The EFCA would impose significantly harsher penalties upon employers found to be in violation of the NLRA. Employers who discharge an employee in violation of the NLRA while union organizing activity or bargaining for an initial contract is taking place would be liable for treble back pay damages under the new law. The EFCA would also impose a civil penalty of up to $20,000 for each unfair labor practice willfully or repeatedly committed by an employer during such times, in addition to any make-whole remedy already available under the NLRA. The EFCA would not impose similar penalties upon unions found to have committed unfair labor practices.


If the EFCA is enacted, employers desiring to maintain union-free workplaces should promptly consider strategies for combating the kind of stealth unionization efforts that would be possible under the EFCA, including supervisor training, effective employee communication programs, and competitive compensation and benefits.

1.  Increased Vigilance and Supervisor Training

Employers should be on the lookout for any signs of an organizational campaign and be prepared to respond on short notice by initiating a lawful and effective campaign explaining the advantages of operating on a non-union basis. Supervisors and managers should receive advance training about how to recognize the telltale signs of a union organizing drive, and the ground rules under which employers may lawfully advocate a union-free workplace.

2.  Regularly Address Vulnerability to Unionization

Employers can take preemptive steps to avoid union organization by proactively addressing compensation, working conditions, employer-employee communications and conflict resolution procedures. Effectively communicating the generosity and competitiveness of compensation programs will make employees less susceptible to a labor organizer’s pitch that they have nothing to lose and much to gain from unionization. In addition, many union organizing campaigns are a reaction to poor communication and management by first-line supervisors. Taking steps to identify and improve the employee relations skills of supervisors now can pay off in avoiding unionization efforts later.

3.  Policy Update

Employers’ rights to restrict solicitation and distribution of literature by internal and external union organizers depend in part on the terms of employer policies and the permissibility of restrictions in those policies. Employers should ensure that their solicitation and distribution policies are up to date and that their other policies are consistent with their other steps to address unionization.

4.  Employee Education

Depending on the circumstances, it may be advisable for employers to educate employees about the downside of unionization, regardless of whether an actual organizational campaign has begun at the worksite. Employees should be made aware that once they sign an authorization card, they may not have another opportunity to weigh in on the issue of union representation.

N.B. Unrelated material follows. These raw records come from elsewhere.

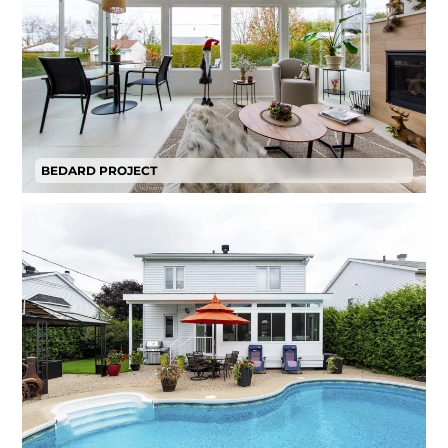
BEDARD PROJECT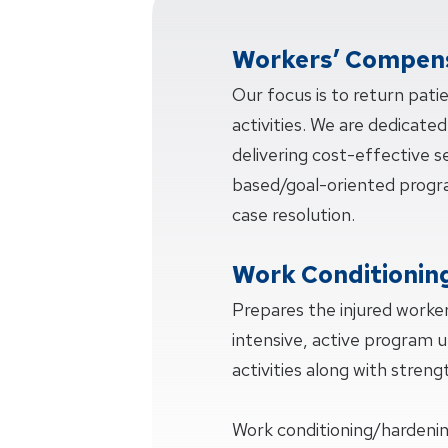
Workers’ Compens
Our focus is to return pati
activities. We are dedicated
delivering cost-effective 
based/goal-oriented progra
case resolution.
Work Conditionin
Prepares the injured worker
intensive, active program u
activities along with strengt
Work conditioning/hardeni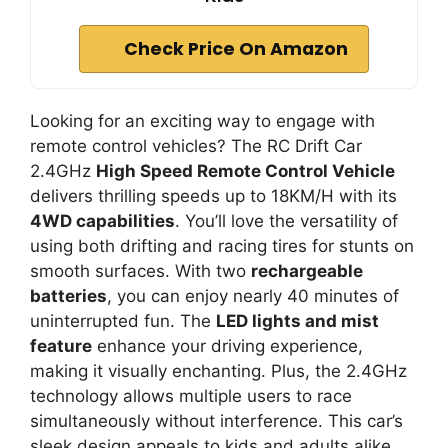
Check Price On Amazon
Looking for an exciting way to engage with
remote control vehicles? The RC Drift Car
2.4GHz
High Speed Remote Control Vehicle
delivers thrilling speeds up to 18KM/H with its
4WD capabilities
. You’ll love the versatility of
using both drifting and racing tires for stunts on
smooth surfaces. With two
rechargeable
batteries
, you can enjoy nearly 40 minutes of
uninterrupted fun. The
LED lights and mist
feature
enhance your driving experience,
making it visually enchanting. Plus, the 2.4GHz
technology allows multiple users to race
simultaneously without interference. This car’s
sleek design appeals to kids and adults alike.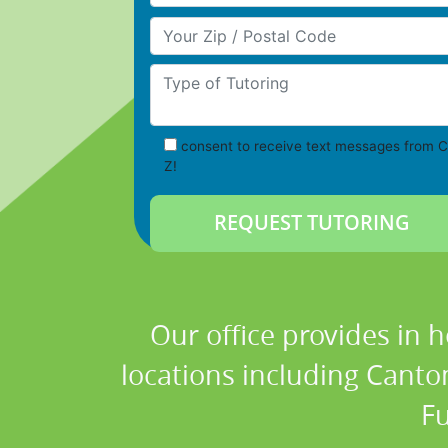
Your Zip/Postal Code
Type of Tutoring
consent to receive text messages from C
Z!
Our office provides in 
locations including Canton
Fu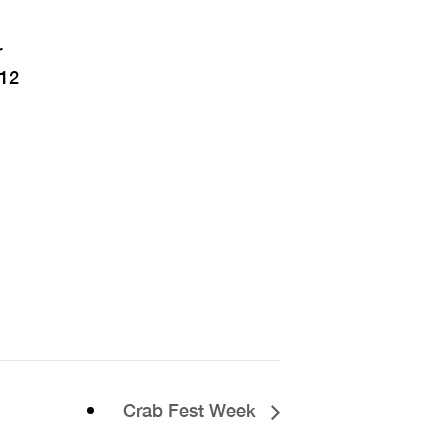
r
12
Crab Fest Week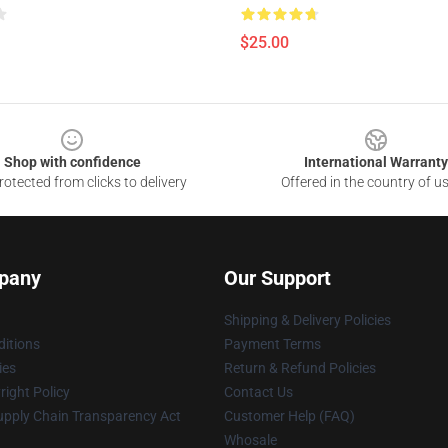
$25.00
Shop with confidence
International Warranty
otected from clicks to delivery
Offered in the country of u
pany
Our Support
Shipping & Delivery Policies
itions
Payment Terms
ies
Return & Refund Policies
ight Policy
Contact Us
upply Chain Transparency Act
Customer Help (FAQ)
Whosale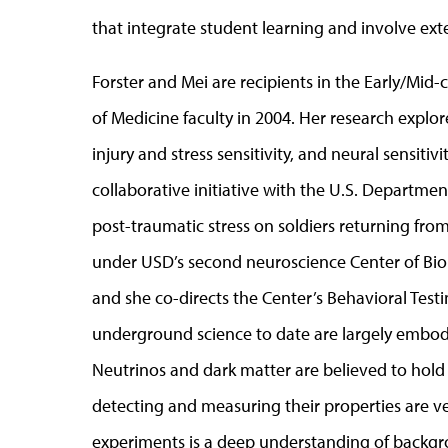
that integrate student learning and involve exte
Forster and Mei are recipients in the Early/Mid-
of Medicine faculty in 2004. Her research explo
injury and stress sensitivity, and neural sensiti
collaborative initiative with the U.S. Departmen
post-traumatic stress on soldiers returning from
under USD’s second neuroscience Center of Bio
and she co-directs the Center’s Behavioral Testi
underground science to date are largely embodi
Neutrinos and dark matter are believed to hold
detecting and measuring their properties are ver
experiments is a deep understanding of backgr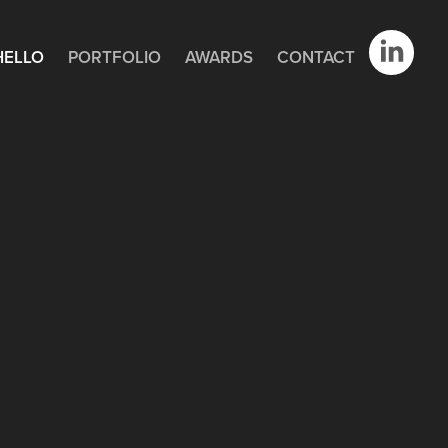
HELLO
PORTFOLIO
AWARDS
CONTACT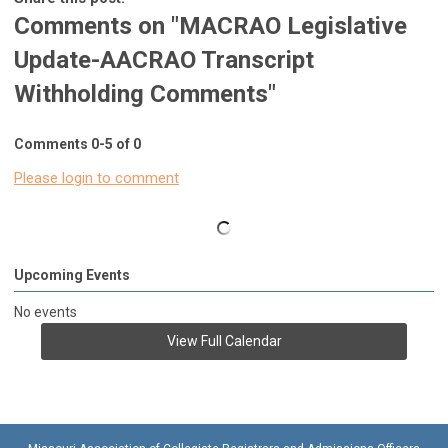
Comments on
"MACRAO Legislative
Update-AACRAO Transcript
Withholding Comments"
Comments
0
-
5
of
0
Please login to comment
Upcoming Events
No events
View Full Calendar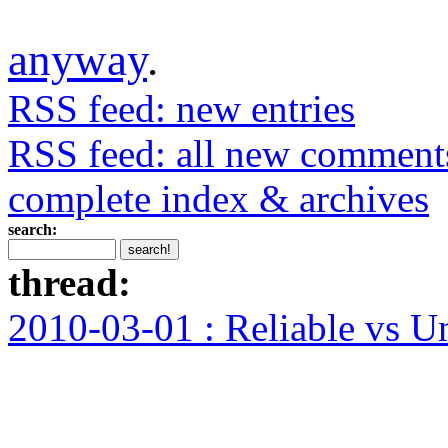
anyway
.
RSS feed: new entries
RSS feed: all new comment
complete index & archives
search:
thread:
2010-03-01 : Reliable vs U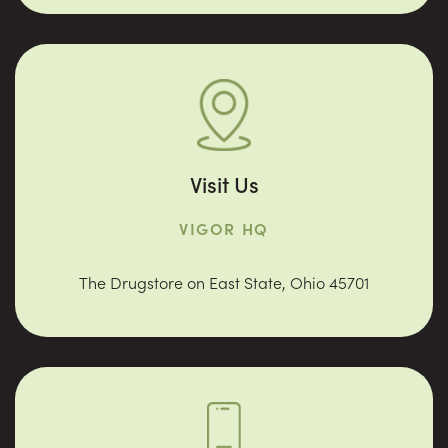
Visit Us
VIGOR HQ
The Drugstore on East State, Ohio 45701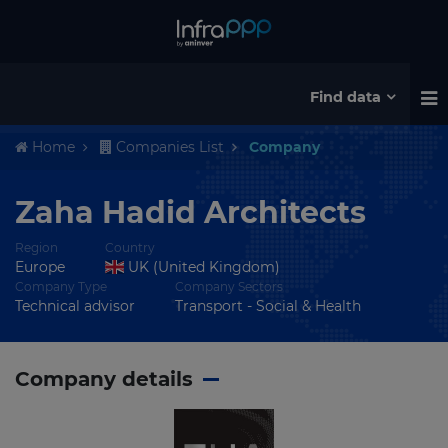
Find data
Home
Companies List
Company
Zaha Hadid Architects
Region
Country
Europe
UK (United Kingdom)
Company Type
Company Sectors
Technical advisor
Transport - Social & Health
Company details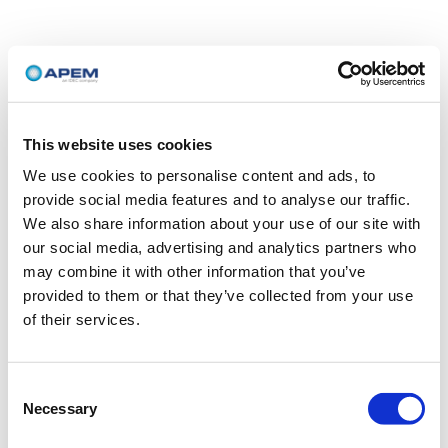
This website uses cookies
We use cookies to personalise content and ads, to
provide social media features and to analyse our traffic.
We also share information about your use of our site with
our social media, advertising and analytics partners who
may combine it with other information that you’ve
provided to them or that they’ve collected from your use
of their services.
Consent
Necessary
Selection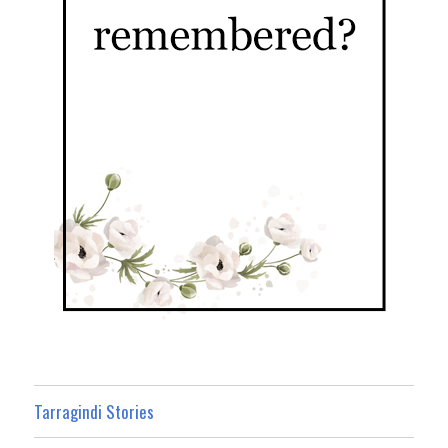
Tarragindi Stories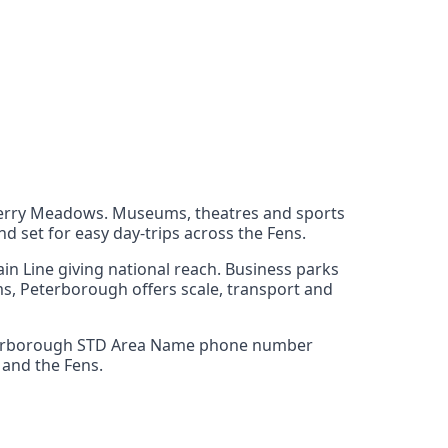
t Ferry Meadows. Museums, theatres and sports
nd set for easy day‑trips across the Fens.
in Line giving national reach. Business parks
ams, Peterborough offers scale, transport and
3 Peterborough STD Area Name phone number
 and the Fens.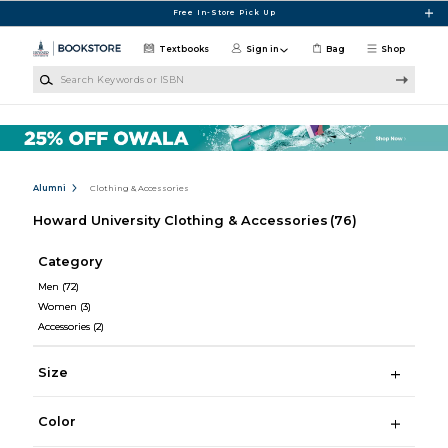
Skip to main content
Free In-Store Pick Up
Textbooks
Sign in
Bag
Shop
Search Keywords or ISBN
Alumni
Clothing & Accessories
Howard University Clothing & Accessories
(76)
Category
Men
(72)
Women
(3)
Accessories
(2)
Size
Color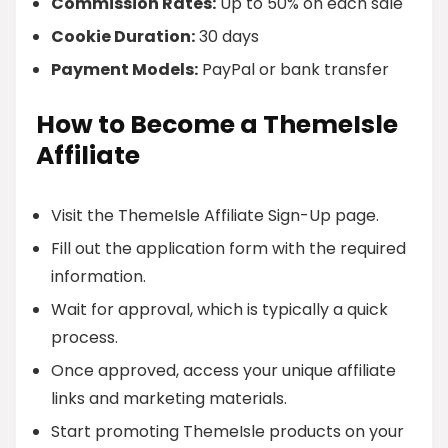
Commission Rates:
Up to 50% on each sale
Cookie Duration:
30 days
Payment Models:
PayPal or bank transfer
How to Become a ThemeIsle
Affiliate
Visit the ThemeIsle Affiliate Sign-Up page.
Fill out the application form with the required
information.
Wait for approval, which is typically a quick
process.
Once approved, access your unique affiliate
links and marketing materials.
Start promoting ThemeIsle products on your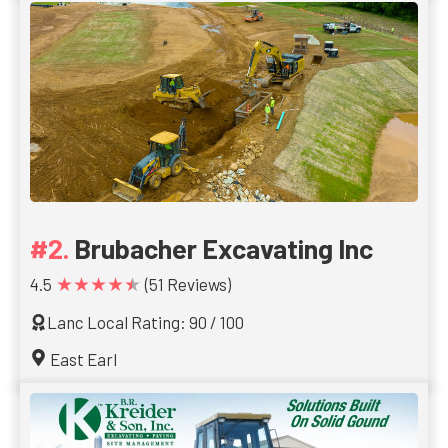
Brubacher Excavating Inc
★★★★★
4.5
(51 Reviews)
Lanc Local Rating: 90 / 100
East Earl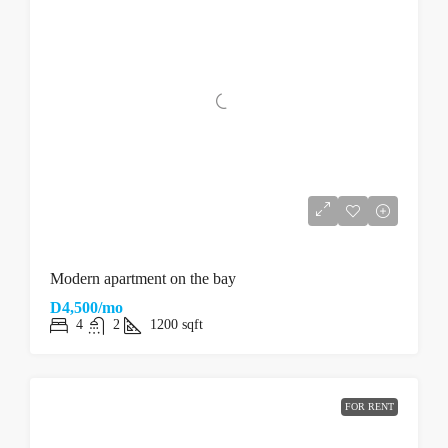
Modern apartment on the bay
D4,500/mo
4
2
1200
sqft
FOR RENT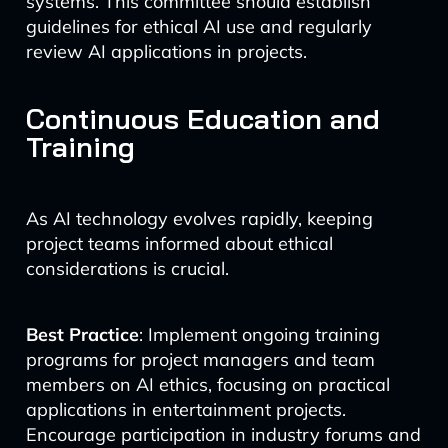
systems. This committee should establish
guidelines for ethical AI use and regularly
review AI applications in projects.
Continuous Education and
Training
As AI technology evolves rapidly, keeping
project teams informed about ethical
considerations is crucial.
Best Practice
: Implement ongoing training
programs for project managers and team
members on AI ethics, focusing on practical
applications in entertainment projects.
Encourage participation in industry forums and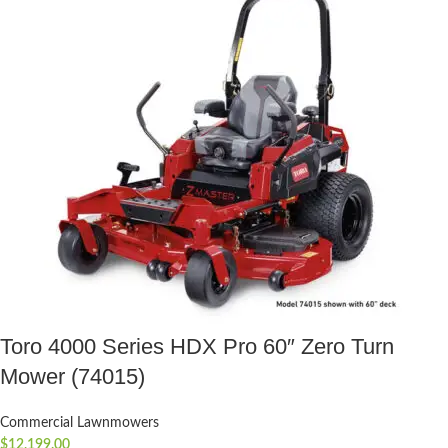
Toro 4000 Series HDX Pro 60″ Zero Turn
Mower (74015)
Commercial Lawnmowers
$
12,199.00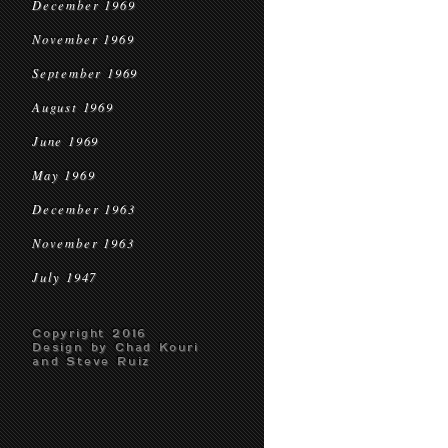
December 1969
November 1969
September 1969
August 1969
June 1969
May 1969
December 1963
November 1963
July 1947
Copyright 2016
Design by Chad Kouri
and Steve Ruiz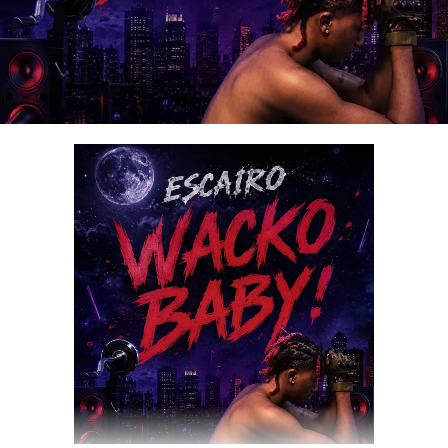
DOWNLOAD NOW
STREAM & BUY via Streaming Platforms
Share this: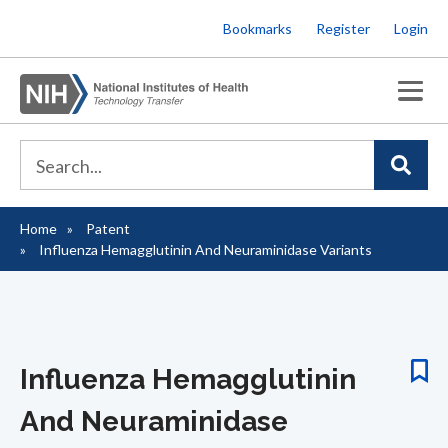
Skip
Bookmarks
Register
Login
to
main
content
Home
Patent
Breadcrumb
Influenza Hemagglutinin And Neuraminidase Variants
Influenza Hemagglutinin
And Neuraminidase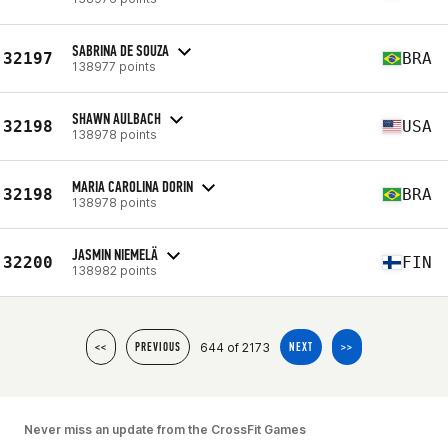
SABRINA DE SOUZA
32197
BRA
138977 points
SHAWN AULBACH
32198
USA
138978 points
MARIA CAROLINA DORIN
32198
BRA
138978 points
JASMIN NIEMELÄ
32200
FIN
138982 points
644 of 2173
<<
PREVIOUS
NEXT
>>
Never miss an update from the CrossFit Games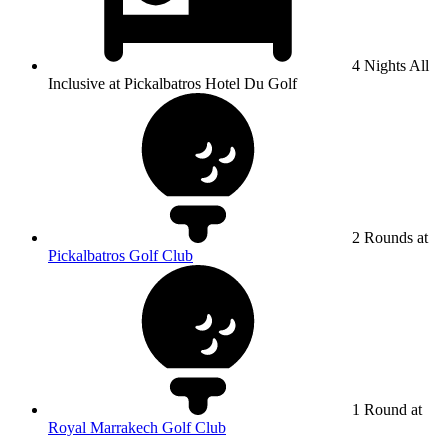
4 Nights All
Inclusive at Pickalbatros Hotel Du Golf
2 Rounds at
Pickalbatros Golf Club
1 Round at
Royal Marrakech Golf Club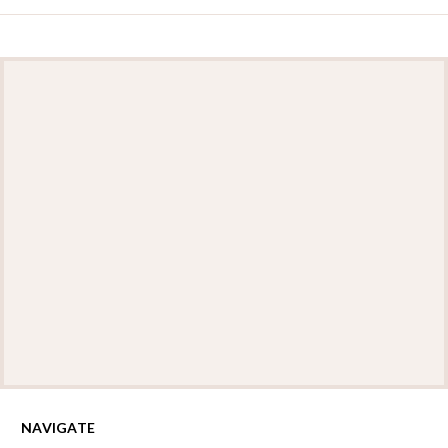
NAVIGATE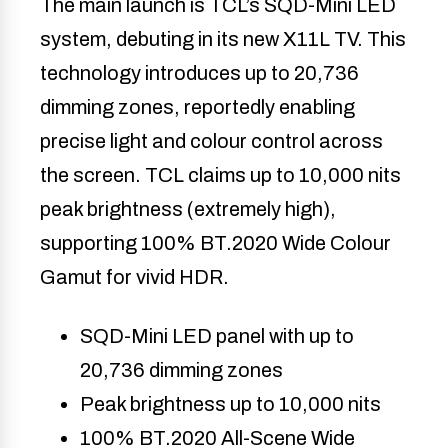
The main launch is TCL’s SQD-Mini LED
system, debuting in its new X11L TV. This
technology introduces up to 20,736
dimming zones, reportedly enabling
precise light and colour control across
the screen. TCL claims up to 10,000 nits
peak brightness (extremely high),
supporting 100% BT.2020 Wide Colour
Gamut for vivid HDR.
SQD-Mini LED panel with up to
20,736 dimming zones
Peak brightness up to 10,000 nits
100% BT.2020 All-Scene Wide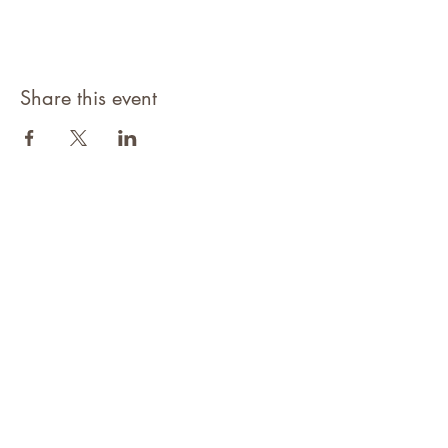
Share this event
©2021 Niagara Adventure Club.
Established 2009
Home
About
Contact
Members Area
NAC Member Profiles
NAC Forms & More
Join Us
Subscribe
Adventure Pass Benefits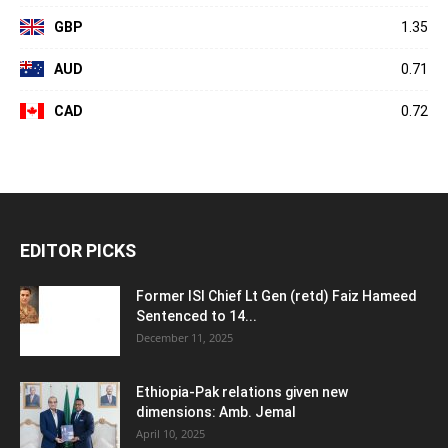
GBP
1.35
AUD
0.71
CAD
0.72
EDITOR PICKS
Former ISI Chief Lt Gen (retd) Faiz Hameed
Sentenced to 14...
December 11, 2025
Ethiopia-Pak relations given new
dimensions: Amb. Jemal
April 10, 2025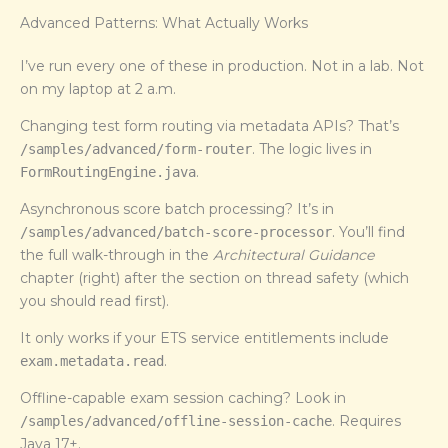
Advanced Patterns: What Actually Works
I’ve run every one of these in production. Not in a lab. Not
on my laptop at 2 a.m.
Changing test form routing via metadata APIs? That’s
. The logic lives in
/samples/advanced/form-router
.
FormRoutingEngine.java
Asynchronous score batch processing? It’s in
. You’ll find
/samples/advanced/batch-score-processor
the full walk-through in the
Architectural Guidance
chapter (right) after the section on thread safety (which
you should read first).
It only works if your ETS service entitlements include
.
exam.metadata.read
Offline-capable exam session caching? Look in
. Requires
/samples/advanced/offline-session-cache
Java 17+.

If passed in its current form, the EFCA would greatly increase the vulnerability of employers to successful union organizing. In the event of union organization, the EFCA creates a significant risk that government appointed arbitrators will set terms and conditions of employment – including wages and benefits – without the employer’s agreement. Employers who believe that unionization of their workforce would be detrimental to their business should consider taking lawful early preventative action through supervisory training, compensation program assessment and effective communication measures.